The Science, Technology, Engineering and Mathematics fields are often devoid of color. The creators of Google: white and male. The creator of Facebook: white and male. The creators of Yahoo: one white male, one Asian-American male. Women of color in STEM are often obscured, unless they’re being terminated for addressing the sexism of fellow conference attendees.
Research published in the Proceedings of the National Academy of Sciences found blatant sexism in STEM, with less than 20 percent of college-educated women pursuing careers in computer science.
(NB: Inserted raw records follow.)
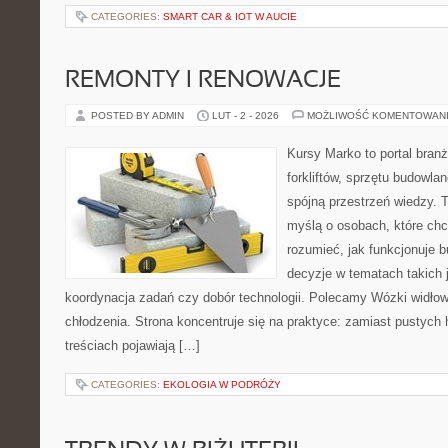
CATEGORIES:
SMART CAR & IOT W AUCIE
REMONTY I RENOWACJE
POSTED BY ADMIN
LUT - 2 - 2026
MOŻLIWOŚĆ KOMENTOWAN
Kursy Marko to portal branż
forkliftów, sprzętu budowla
spójną przestrzeń wiedzy. 
myślą o osobach, które chc
rozumieć, jak funkcjonuje 
decyzje w tematach takich 
koordynacja zadań czy dobór technologii. Polecamy Wózki widłow
chłodzenia. Strona koncentruje się na praktyce: zamiast pustych 
treściach pojawiają […]
CATEGORIES:
EKOLOGIA W PODRÓŻY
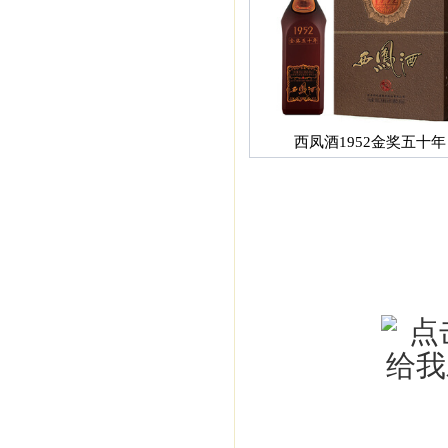
西凤酒1952金奖五十年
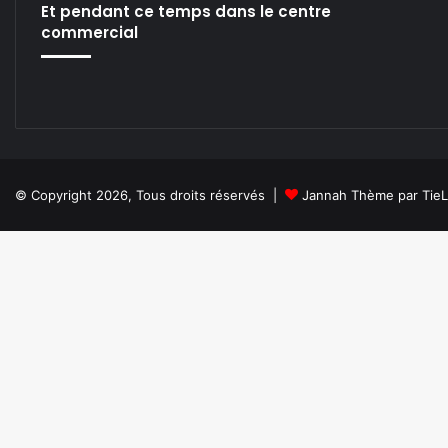
Et pendant ce temps dans le centre
commercial
© Copyright 2026, Tous droits réservés |
Jannah Thème par Tie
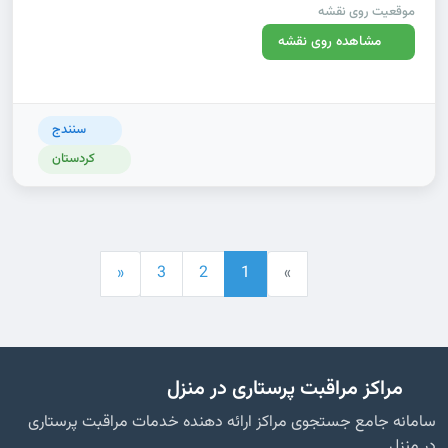
موقعیت روی نقشه
مشاهده روی نقشه
سنندج
کردستان
«
3
2
1
»
مراکز مراقبت پرستاری در منزل
سامانه جامع جستجوی مراکز ارائه دهنده خدمات مراقبت پرستاری
در منزل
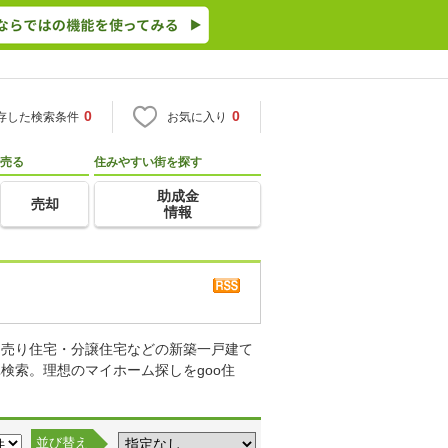
0
0
存した検索条件
お気に入り
売る
住みやすい街を探す
助成金
売却
情報
て売り住宅・分譲住宅などの新築一戸建て
検索。理想のマイホーム探しをgoo住
並び替え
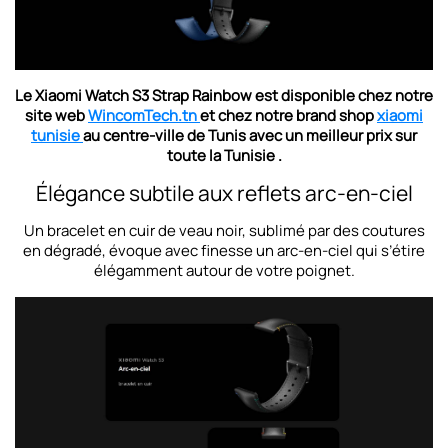
Le
Xiaomi Watch S3 Strap Rainbow
est disponible chez notre
site web
WincomTech.tn
et chez notre brand shop
xiaomi
tunisie
au centre-ville de Tunis avec un meilleur prix sur
toute la Tunisie .
Élégance subtile aux reflets arc-en-ciel
Un bracelet en cuir de veau noir, sublimé par des coutures
en dégradé, évoque avec finesse un arc-en-ciel qui s’étire
élégamment autour de votre poignet.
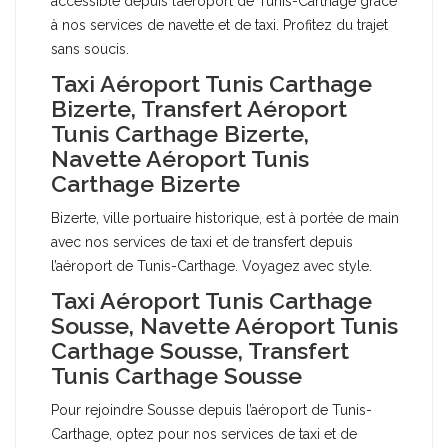
accessible depuis l’aéroport de Tunis-Carthage grâce
à nos services de navette et de taxi. Profitez du trajet
sans soucis.
Taxi Aéroport Tunis Carthage
Bizerte, Transfert Aéroport
Tunis Carthage Bizerte,
Navette Aéroport Tunis
Carthage Bizerte
Bizerte, ville portuaire historique, est à portée de main
avec nos services de taxi et de transfert depuis
l’aéroport de Tunis-Carthage. Voyagez avec style.
Taxi Aéroport Tunis Carthage
Sousse, Navette Aéroport Tunis
Carthage Sousse, Transfert
Tunis Carthage Sousse
Pour rejoindre Sousse depuis l’aéroport de Tunis-
Carthage, optez pour nos services de taxi et de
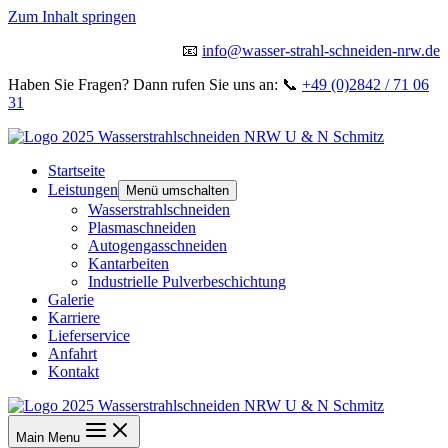
Zum Inhalt springen
📧
info@wasser-strahl-schneiden-nrw.de
Haben Sie Fragen? Dann rufen Sie uns an: 📞
+49 (0)2842 / 71 06
31
Startseite
Leistungen
Menü umschalten
Wasserstrahlschneiden
Plasmaschneiden
Autogengasschneiden
Kantarbeiten
Industrielle Pulverbeschichtung
Galerie
Karriere
Lieferservice
Anfahrt
Kontakt
Main Menu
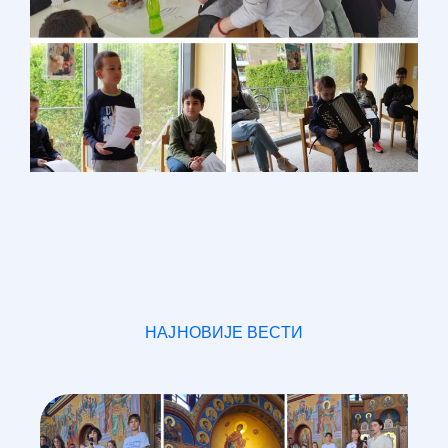
НАЈНОВИЈЕ ВЕСТИ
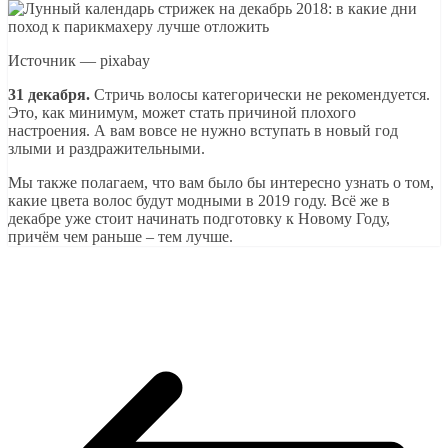
Источник — pixabay
31 декабря.
Стричь волосы категорически не рекомендуется.
Это, как минимум, может стать причиной плохого
настроения. А вам вовсе не нужно вступать в новый год
злыми и раздражительными.
Мы также полагаем, что вам было бы интересно узнать о том,
какие цвета волос будут модными в 2019 году. Всё же в
декабре уже стоит начинать подготовку к Новому Году,
причём чем раньше – тем лучше.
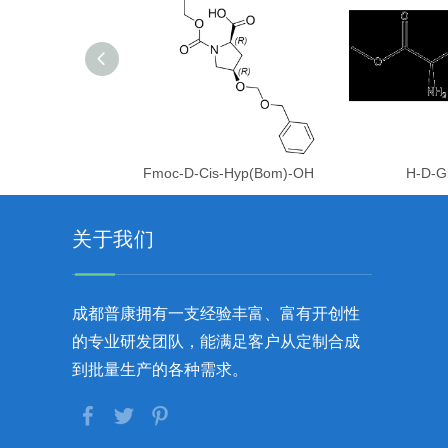
Fmoc-D-Cis-Hyp(Bom)-OH
H-D-G
关于我们
成都普康拥有一支经验丰富、富有开创性
的专业研发团队，能满足客户从定制合成
到批量生产的各种需求。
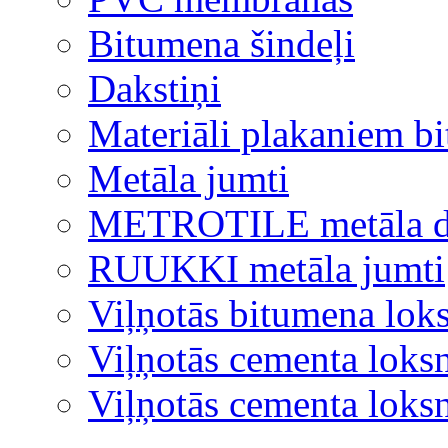
Bitumena šindeļi
Dakstiņi
Materiāli plakaniem b
Metāla jumti
METROTILE metāla d
RUUKKI metāla jumti
Viļņotās bitumena lok
Viļņotās cementa loks
Viļņotās cementa lok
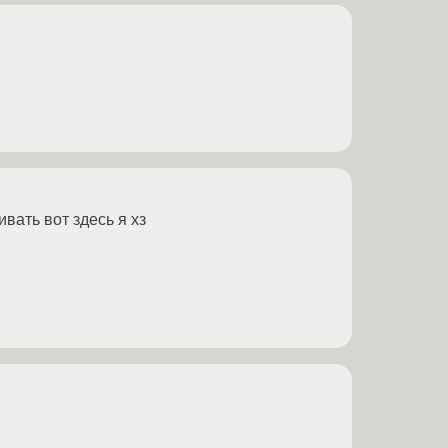
ивать вот здесь я хз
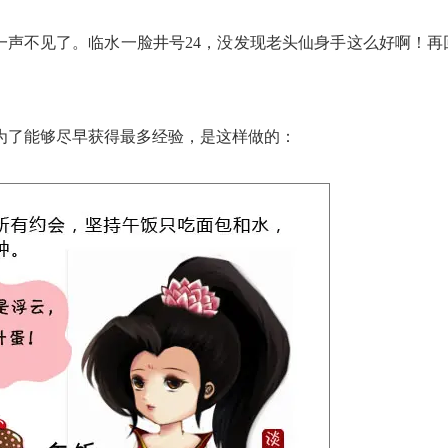
一声不见了。临水一脸井号24，没发现老头仙身手这么好啊！再
了能够尽早获得最多经验，是这样做的：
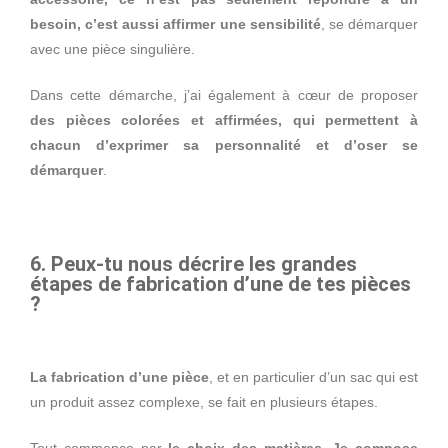
besoin, c’est aussi affirmer une sensibilité
, se démarquer
avec une pièce singulière.
Dans cette démarche, j’ai également à cœur de proposer
des pièces colorées et affirmées, qui permettent à
chacun d’exprimer sa personnalité et d’oser se
démarquer
.
6. Peux-tu nous décrire les grandes
étapes de fabrication d’une de tes pièces
?
La fabrication d’une pièce
, et en particulier d’un sac qui est
un produit assez complexe, se fait en plusieurs étapes.
Tout commence par
le choix des matières
.
Je compose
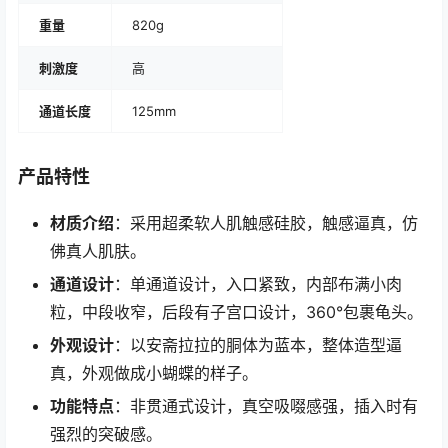
重量
820g
刺激度
高
通道长度
125mm
产品特性
材质介绍
：采用超柔软人肌触感硅胶，触感逼真，仿
佛真人肌肤。
通道设计
：单通道设计，入口紧致，内部布满小肉
粒，中段收窄，后段有子宫口设计，360°包裹龟头。
外观设计
：以安斋拉拉的胴体为蓝本，整体造型逼
真，外观做成小蝴蝶的样子。
功能特点
：非贯通式设计，真空吸啜感强，插入时有
强烈的突破感。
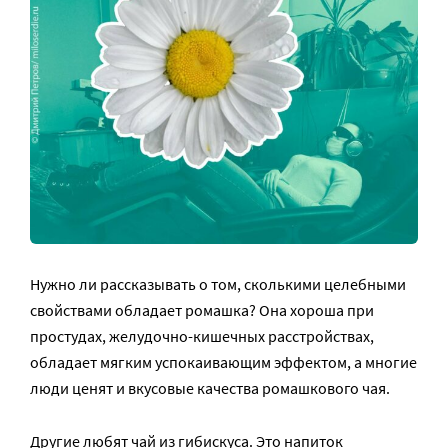
Нужно ли рассказывать о том, сколькими целебными
свойствами обладает ромашка? Она хороша при
простудах, желудочно-кишечных расстройствах,
обладает мягким успокаивающим эффектом, а многие
люди ценят и вкусовые качества ромашкового чая.
Другие любят чай из гибискуса. Это напиток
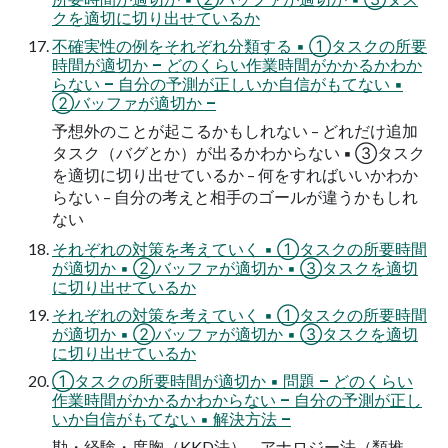
クを適切に切り出せているか
不確実性の例をそれぞれ分類する ▪ ①タスクの所要
時間が適切か – どのくらい作業時間がかかるかわか
らない – ⾃分の予測が正しいか⾃信がもてない ▪
②バッファが適切か –
予想外のことが起こるかもしれない – どれだけ追加
タスク（バグとか）が出るかわからない ▪ ③タスク
を適切に切り出せているか – 何をすればいいかわか
らない – ⾃分の考えと相⼿のゴールが違うかもしれ
ない
それぞれの対策を考えていく ▪ ①タスクの所要時間
が適切か ▪ ②バッファが適切か ▪ ③タスクを適切
に切り出せているか
それぞれの対策を考えていく ▪ ①タスクの所要時間
が適切か ▪ ②バッファが適切か ▪ ③タスクを適切
に切り出せているか
①タスクの所要時間が適切か ▪ 問題 – どのくらい
作業時間がかかるかわからない – ⾃分の予測が正し
いか⾃信がもてない ▪ 解決⽅法 –
勘・経験・度胸（KKD法） – アナロジー法（類推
Despite the odds, Martha Chumo, a 19-year-old computer programmer from Nairobi, Kenya, is determined to excel in software development. She fell into programming during a summer internship and is smitten with computer science.
“During my internship last summer I got access to a computer on a daily basis. It was pretty much the first time I had a computer all to myself. I started googling how the Internet and computers work,” she writes.
“Soon, learning code became my obsession. In June 2012, I took the little I had saved and bought a computer, installed Ubuntu and quit my internship.
I spent hours practicing at the Nairobi iHub. Online resources combined with the community helped me learn fast and in July I landed a job as a developer with a local Ruby on Rails boutique.
Programming opened an unknown world to me. I was planning on going to medical school, like most top-students in Kenya do. Now I’m taking a year off to explore software development. I’m especially excited about the world of open source software.”
The self-taught programmer has been accepted into Hacker School, a New York-based institute that teaches the tricks of the trade to up-and-coming programmers. It is a competitive program, but Chumo had the chops and earned admission.
Now she needs the funds to attend. Chumo has launched an Indiegogo campaign to fund her trip to Hacker School. She hopes to raise $4,200 to cover the costs of a visa, a round-trip airline ticket and a new laptop.
She realizes the obstacles she’ll endure as a woman of color in the STEM world, noting the “big gender imbalance in the field of software development” on her funding page, but Chumo hopes to organize an army of support. Chumo hopes to teach computer programming to other Kenyan women. She and her friends are planning courses to teach upon her return to Kenya. Chumo is also an innovator; she aspires to create her own computer programming language.
Chumo has raised more than $5,300, but there are 15 days left in the campaign.